When the scandal broke in 1995, it soon became clear that the highest echelons of the Peking party and government structures were riddled with corruption and that many people must have been aware of this. The late Mr Wang was said to be at the centre of a pounds 25m corruption inquiry. In a country where people last year were executed for petty crimes such as VAT receipt fraud and cattle rustling, failure by the authorities to take decisive action against Mr Chen for more than two years was seen as further proof that the anti-corruption crackdown was not tackling the big fish.

The timing of yesterday's announcement was linked to the Communist Party Congress which starts on Friday, a gathering which takes place only once every five years. The run-up to the congress is a time for China to clear the decks of political embarrassments. President Jiang Zemin, who needs this congress to put the seal on his supreme leadership status, will hope to improve his popularity by taking action against Mr Chen.

In surveys, Chinese people regularly put the country's endemic corruption top of their list of grievances. The 1995 toppling of Mr Chen, who had taken a high-profile role in Peking against the democracy movement of 1989, was applauded but cynicism soon took hold when no criminal proceedings were taken. Ordinary Chinese will now wait to see whether the case will come to court. Last month, Mr Chen's son, Chen Xiaotong, was jailed for 12 years for "economic crimes" and the sentence was widely seen as an indirect way of punishing a father who still boasts the protection of high-level connections.

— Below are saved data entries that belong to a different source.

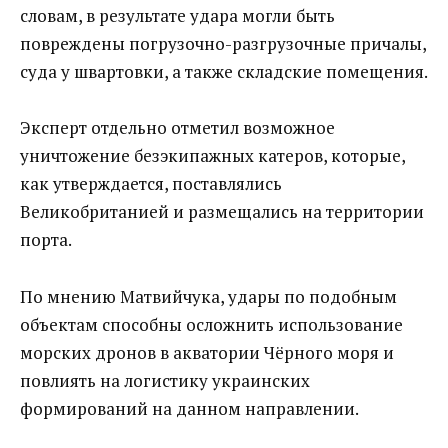
словам, в результате удара могли быть
повреждены погрузочно-разгрузочные причалы,
суда у швартовки, а также складские помещения.
Эксперт отдельно отметил возможное
уничтожение безэкипажных катеров, которые,
как утверждается, поставлялись
Великобританией и размещались на территории
порта.
По мнению Матвийчука, удары по подобным
объектам способны осложнить использование
морских дронов в акватории Чёрного моря и
повлиять на логистику украинских
формирований на данном направлении.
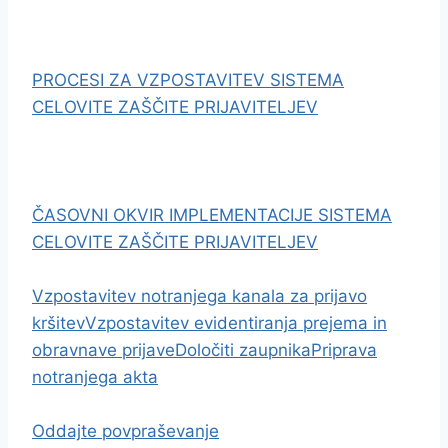
PROCESI ZA VZPOSTAVITEV SISTEMA
CELOVITE ZAŠČITE PRIJAVITELJEV​
ČASOVNI OKVIR IMPLEMENTACIJE SISTEMA
CELOVITE ZAŠČITE PRIJAVITELJEV
Vzpostavitev notranjega kanala za prijavo
kršitev
Vzpostavitev evidentiranja prejema in
obravnave prijave
Določiti zaupnika
Priprava
notranjega akta
Oddajte povpraševanje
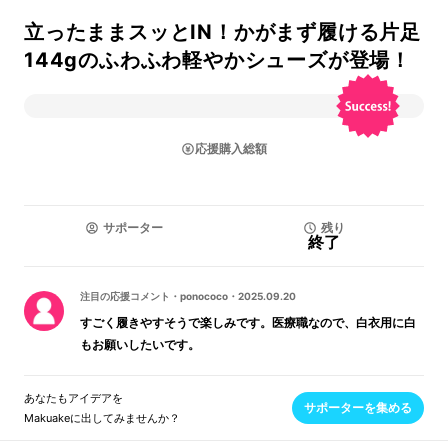
立ったままスッとIN！かがまず履ける片足
144gのふわふわ軽やかシューズが登場！
応援購入総額
サポーター
残り
終了
注目の応援コメント
・
ponococo
・
2025.09.20
すごく履きやすそうで楽しみです。医療職なので、白衣用に白
もお願いしたいです。
あなたもアイデアを
サポーターを集める
Makuakeに出してみませんか？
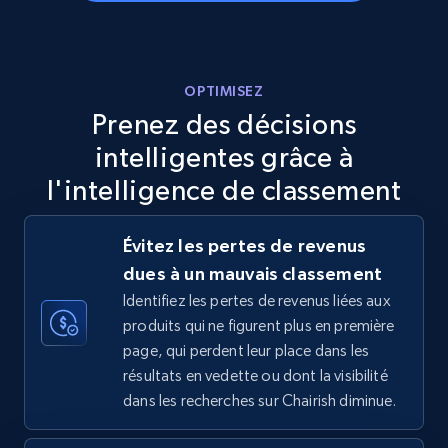
Walmart - products - Discover products by
OPTIMISEZ
using sku numbers
Prenez des décisions
URL, Final price, Sku, Currency, Gtin,
intelligentes grâce à
Specifications, Image urls, Top reviews, and
l'intelligence de classement
more.
5.6K+
877+
Commencer
Évitez les pertes de revenus
dues à un mauvais classement
Identifiez les pertes de revenus liées aux
produits qui ne figurent plus en première
TikTok Shop
page, qui perdent leur place dans les
URL, Title, Available, Description, Currency, Initial
résultats en vedette ou dont la visibilité
price, Final price, Discount percent, and more.
dans les recherches sur Chairish diminue.
5.4K+
668+
Commencer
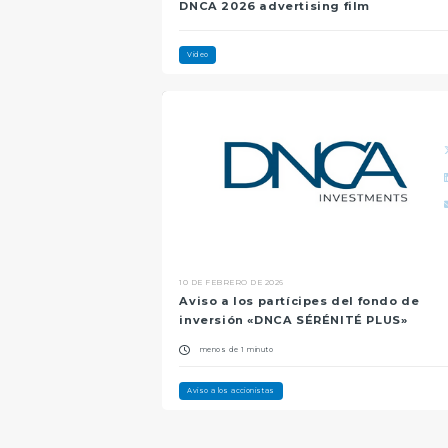
DNCA 2026 advertising film
Video
10 DE FEBRERO DE 2026
Aviso a los partícipes del fondo de
inversión «DNCA SÉRÉNITÉ PLUS»
menos de 1 minuto
Aviso a los accionistas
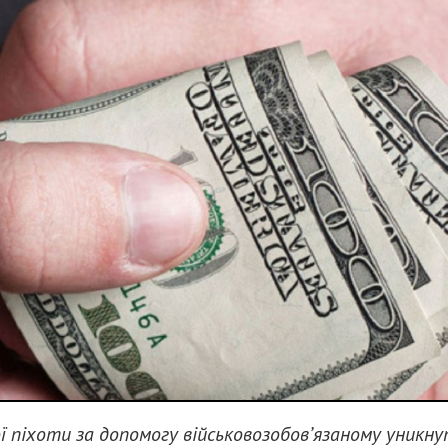
ї піхоти за допомогу військовозобов’язаному уникн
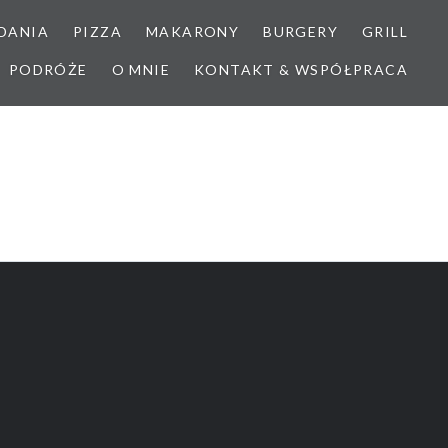
DANIA
PIZZA
MAKARONY
BURGERY
GRILL
PODRÓŻE
O MNIE
KONTAKT & WSPÓŁPRACA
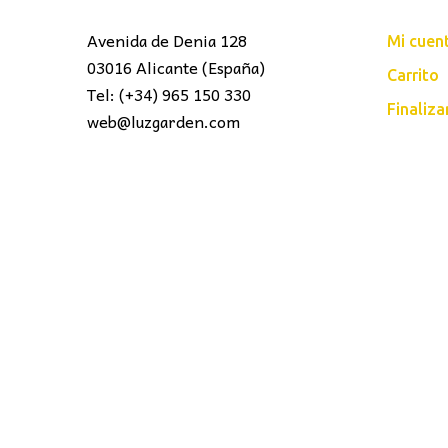
Avenida de Denia 128
Mi cuen
03016 Alicante (España)
Carrito
Tel: (+34) 965 150 330
Finaliz
web@luzgarden.com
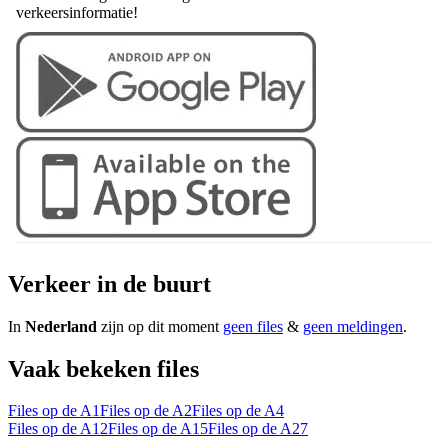
verkeersinformatie!
Verkeer in de buurt
In
Nederland
zijn op dit moment
geen files
&
geen meldingen
.
Vaak bekeken files
Files op de A1
Files op de A2
Files op de A4
Files op de A12
Files op de A15
Files op de A27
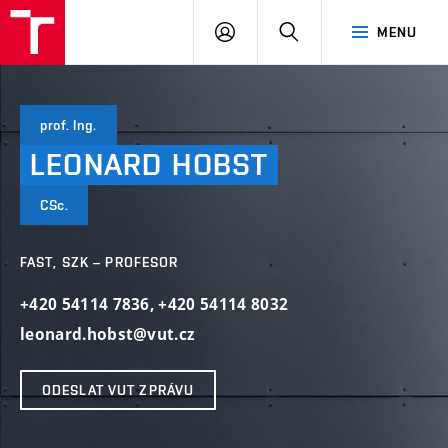
VUT
PŘIHLÁSIT
HLEDAT
MENU
SE
prof. Ing.
LEONARD
HOBST
CSc.
FAST, SZK – PROFESOR
+420 54114 7836
,
+420 54114 8032
leonard.hobst@vut.cz
ODESLAT VUT ZPRÁVU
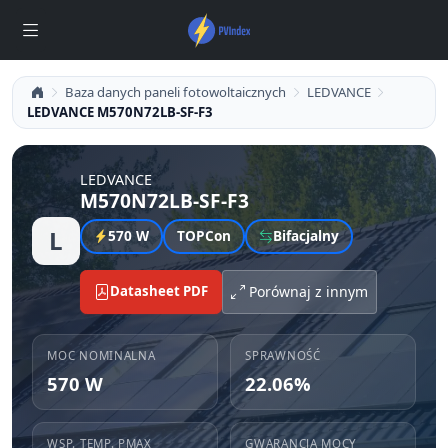
Baza danych paneli fotowoltaicznych
LEDVANCE
LEDVANCE M570N72LB-SF-F3
LEDVANCE
M570N72LB-SF-F3
L
570 W
TOPCon
Bifacjalny
Datasheet PDF
Porównaj z innym
MOC NOMINALNA
SPRAWNOŚĆ
570 W
22.06%
WSP. TEMP. PMAX
GWARANCJA MOCY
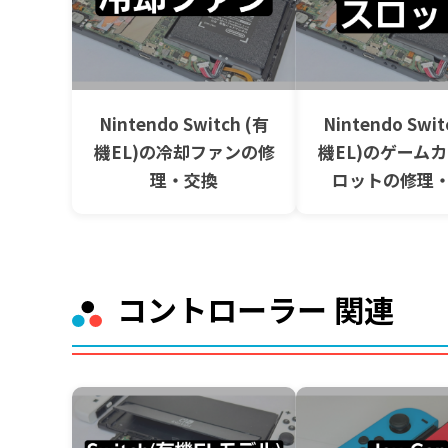
Nintendo Switch (有
Nintendo Swit
機EL)の冷却ファンの修
機EL)のゲーム
理・交換
ロットの修理
コントローラー 関連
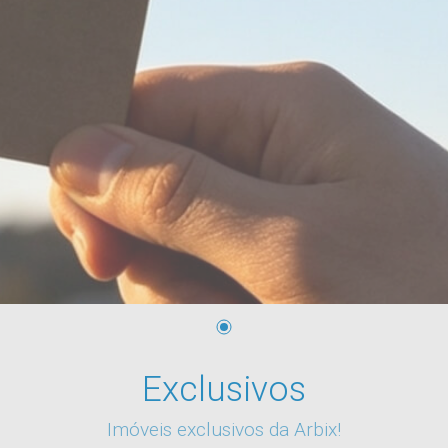
Exclusivos
Imóveis exclusivos da Arbix!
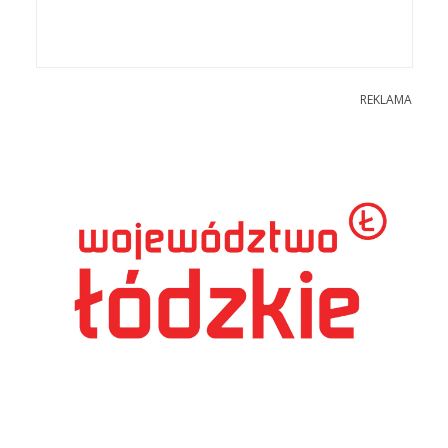
REKLAMA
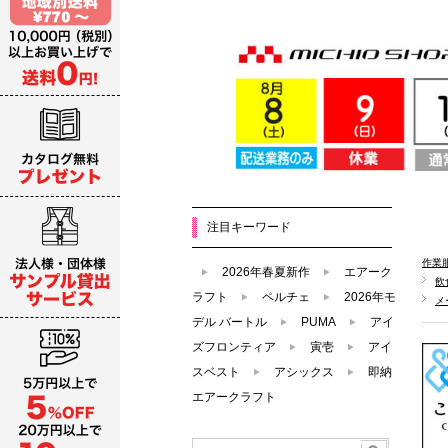
注目キーワード
作業
2026年春夏新作
エアーク
飲
ラフト
ペルチェ
2026年モ
メ
デル バートル
PUMA
アイ
ズフロンティア
寅壱
アイ
スベスト
アシックス
即納
エアークラフト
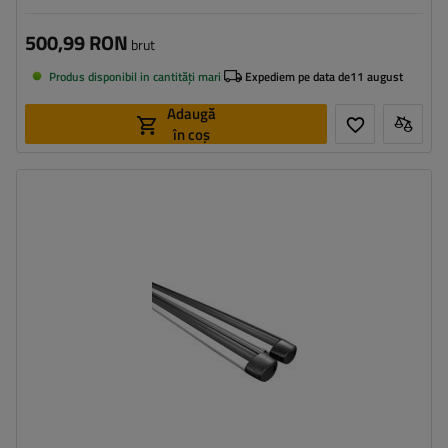
500,99 RON
brut
Produs disponibil in cantități mari
Expediem pe data de
11 august
Adaugă
în coș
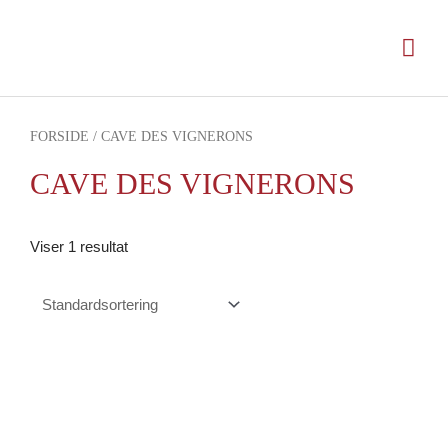
Gå
til
Hov
indholdet
FORSIDE
/ CAVE DES VIGNERONS
CAVE DES VIGNERONS
Viser 1 resultat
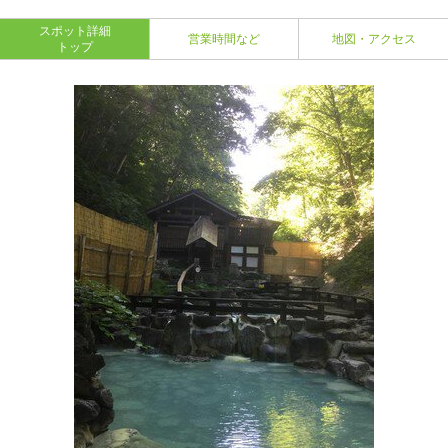
スポット詳細
営業時間など
地図・アクセス
トップ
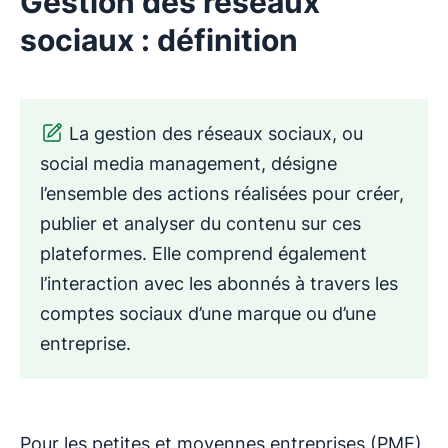
Gestion des réseaux
sociaux : définition
La gestion des réseaux sociaux, ou
social media management, désigne
l’ensemble des actions réalisées pour créer,
publier et analyser du contenu sur ces
plateformes. Elle comprend également
l’interaction avec les abonnés à travers les
comptes sociaux d’une marque ou d’une
entreprise.
Pour les petites et moyennes entreprises (PME),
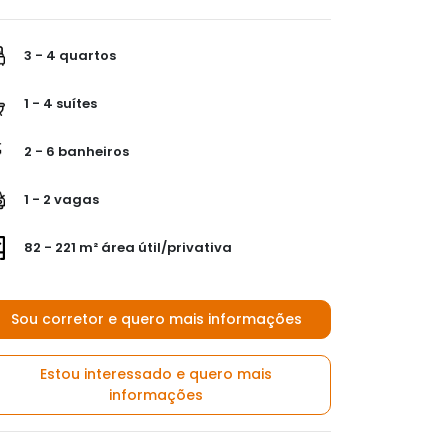
3 - 4 quartos
1 - 4 suítes
2 - 6 banheiros
1 - 2 vagas
82 - 221 m² área útil/privativa
Sou corretor e quero mais informações
Estou interessado e quero mais
informações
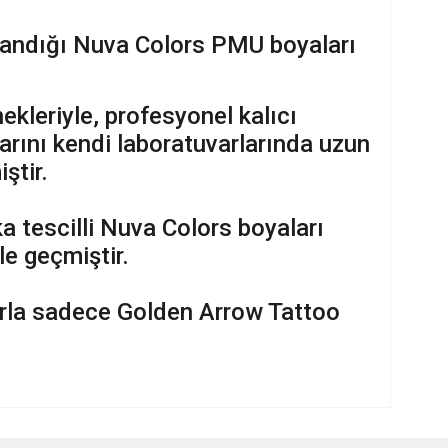
anlandığı Nuva Colors PMU boyaları
kleriyle, profesyonel kalıcı
larını kendi laboratuvarlarında uzun
ştir.
 tescilli Nuva Colors boyaları
le geçmiştir.
larla sadece Golden Arrow Tattoo
ilirsiniz.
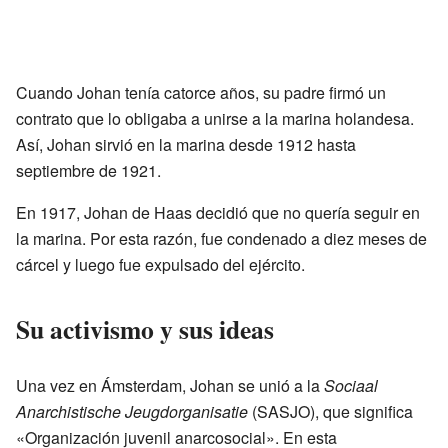
Cuando Johan tenía catorce años, su padre firmó un
contrato que lo obligaba a unirse a la marina holandesa.
Así, Johan sirvió en la marina desde 1912 hasta
septiembre de 1921.
En 1917, Johan de Haas decidió que no quería seguir en
la marina. Por esta razón, fue condenado a diez meses de
cárcel y luego fue expulsado del ejército.
Su activismo y sus ideas
Una vez en Ámsterdam, Johan se unió a la
Sociaal
Anarchistische Jeugdorganisatie
(SASJO), que significa
«Organización juvenil anarcosocial». En esta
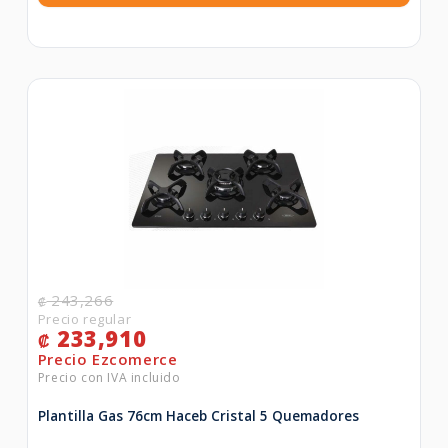
243,266
₡
233,910
₡
Plantilla Gas 76cm Haceb Cristal 5 Quemadores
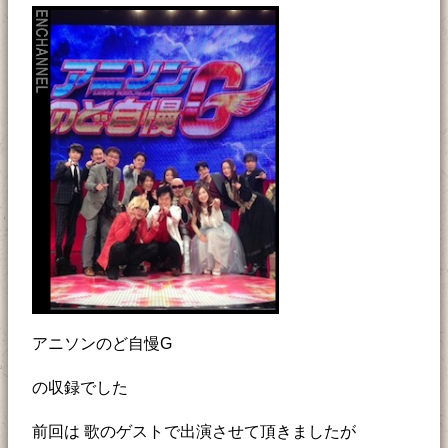
アニソンのど自慢G
の収録でした
前回は 歌のゲストで出演させて頂きましたが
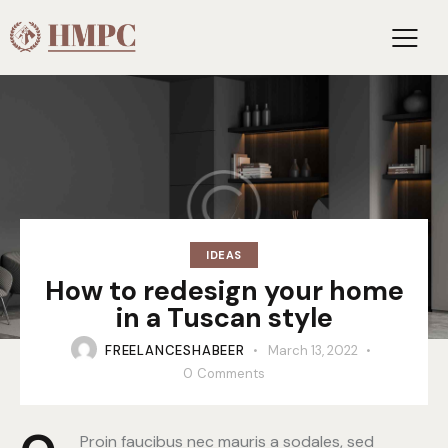
IDEAS
How to redesign your home
in a Tuscan style
FREELANCESHABEER
March 13, 2022
0
Comments
Proin faucibus nec mauris a sodales, sed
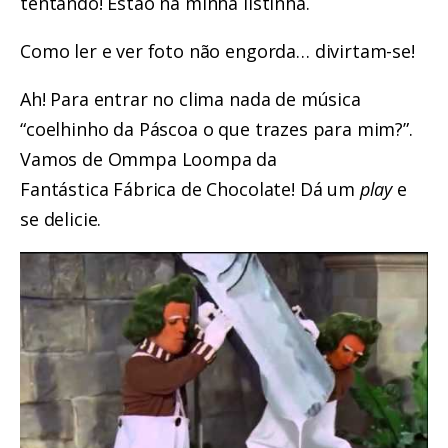
tentando! Estão na minha listinha.
Como ler e ver foto não engorda… divirtam-se!
Ah! Para entrar no clima nada de música
“coelhinho da Páscoa o que trazes para mim?”.
Vamos de Ommpa Loompa da
Fantástica Fábrica de Chocolate! Dá um
play
e
se delicie.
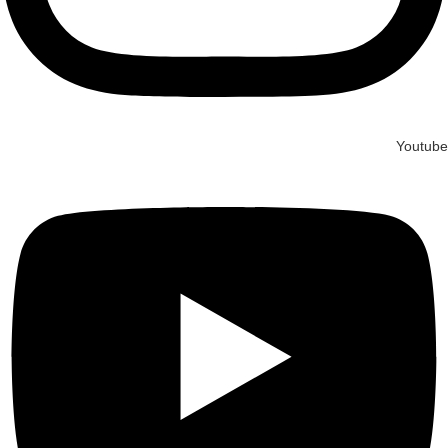
Youtube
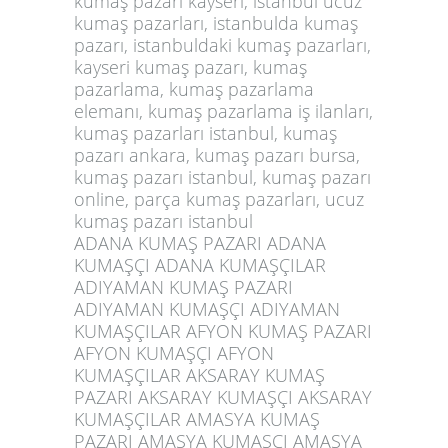
kumaş pazarı kayseri, istanbul ucuz
kumaş pazarları, istanbulda kumaş
pazarı, istanbuldaki kumaş pazarları,
kayseri kumaş pazarı, kumaş
pazarlama, kumaş pazarlama
elemanı, kumaş pazarlama iş ilanları,
kumaş pazarları istanbul, kumaş
pazarı ankara, kumaş pazarı bursa,
kumaş pazarı istanbul, kumaş pazarı
online, parça kumaş pazarları, ucuz
kumaş pazarı istanbul
ADANA KUMAŞ PAZARI ADANA
KUMAŞÇI ADANA KUMAŞÇILAR
ADIYAMAN KUMAŞ PAZARI
ADIYAMAN KUMAŞÇI ADIYAMAN
KUMAŞÇILAR AFYON KUMAŞ PAZARI
AFYON KUMAŞÇI AFYON
KUMAŞÇILAR AKSARAY KUMAŞ
PAZARI AKSARAY KUMAŞÇI AKSARAY
KUMAŞÇILAR AMASYA KUMAŞ
PAZARI AMASYA KUMAŞÇI AMASYA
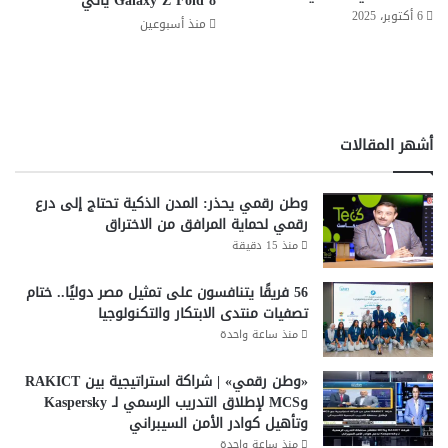
Galaxy Z Fold 8 يأتي
6 أكتوبر، 2025
ر
ص
منذ أسبوعين
ي
ط
ب
ن
ا
ا
ل
ع
ط
ي
أشهر المقالات
ل
ا
ب
وطن رقمي يحذر: المدن الذكية تحتاج إلى درع
رقمي لحماية المرافق من الاختراق
منذ 15 دقيقة
56 فريقًا يتنافسون على تمثيل مصر دوليًا.. ختام
تصفيات منتدى الابتكار والتكنولوجيا
منذ ساعة واحدة
«وطن رقمي» | شراكة استراتيجية بين RAKICT
وMCS لإطلاق التدريب الرسمي لـ Kaspersky
وتأهيل كوادر الأمن السيبراني
منذ ساعة واحدة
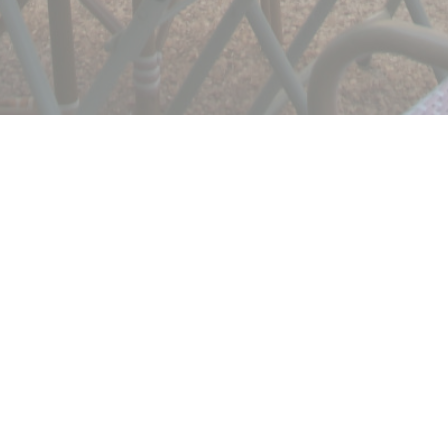
GIGI
Ο νότος εγκαθίσταται στο L'Isle Adam!
ετε την Προβηγκιανή μπρασερί μας με ηλιόλουστες νότες και να 
σπιτικά πιάτα μας!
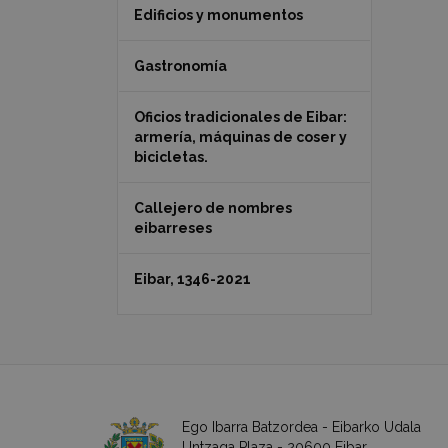
Edificios y monumentos
Gastronomía
Oficios tradicionales de Eibar:
armería, máquinas de coser y
bicicletas.
Callejero de nombres
eibarreses
Eibar, 1346-2021
Ego Ibarra Batzordea - Eibarko Udala
Untzaga Plaza - 20600 Eibar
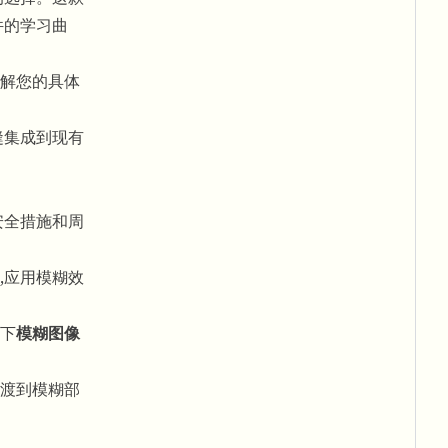
件的学习曲
解您的具体
缝集成到现有
安全措施和周
,应用模糊效
下
模糊图像
渡到模糊部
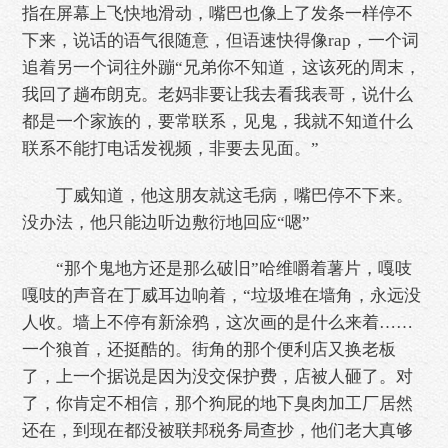
指在屏幕上飞快地滑动，嘴巴也像上了发条一样停不
下来，说话的语气很随意，但语速快得像rap，一个词
追着另一个词往外蹦“兄弟你不知道，这该死的周末，
我回了趟布朗克。老妈非要让我去看我表哥，说什么
都是一个家族的，要常联系，见鬼，我就不知道什么
联系不能打电话发视频，非要去见面。”
丁威知道，他这朋友就这毛病，嘴巴停不下来。
没办法，他只能边听边敷衍地回应“嗯”
“那个鬼地方还是那么破旧”哈维嚼着薯片，嘎吱
嘎吱的声音在丁威耳边响着，“垃圾堆在墙角，永远没
人收。墙上不停有新涂鸦，这次画的是什么来着……
一个狼首，还挺酷的。街角的那个便利店又换老板
了，上一个据说是因为没交保护费，店被人砸了。对
了，你肯定不相信，那个狗屁的地下臭肉加工厂居然
还在，到现在都没被联邦税务局查抄，他们老大真够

Popular disgust with corruption within the Communist Party is one of many challenges to its authority these days. People complain that they are powerless to fight back against corrupt officials. As a result, there are hints that this congress may see Mr Jiang making a cautious call for political reform to appease public opinion and introduce some accountability into party structures. Liu Ji, a senior adviser to President Jiang Zemin, recently publicly called on the Communist Party to "advance reform of the political system".

At the beginning of this month, Mr Liu was quoted as saying: "When the people have enough food to eat and enough clothes to keep warn and as cultural standards increase, they will then want to express their opinions. The people wanting to take part in political thinking is a good thing, it is a sign of the prosperity and strength of the nation and is also a tide of the age that cannot be turned back." Political reform had lagged far behind economic change, he pointed out.

Such sentiments have not been expressed publicly by officials for almost a decade in China. The question is whether China is willing to restart the political reform debate which was under way until the Tiananmen massacre. Party liberals may feel they can again call for more democracy and accountability within the party structures.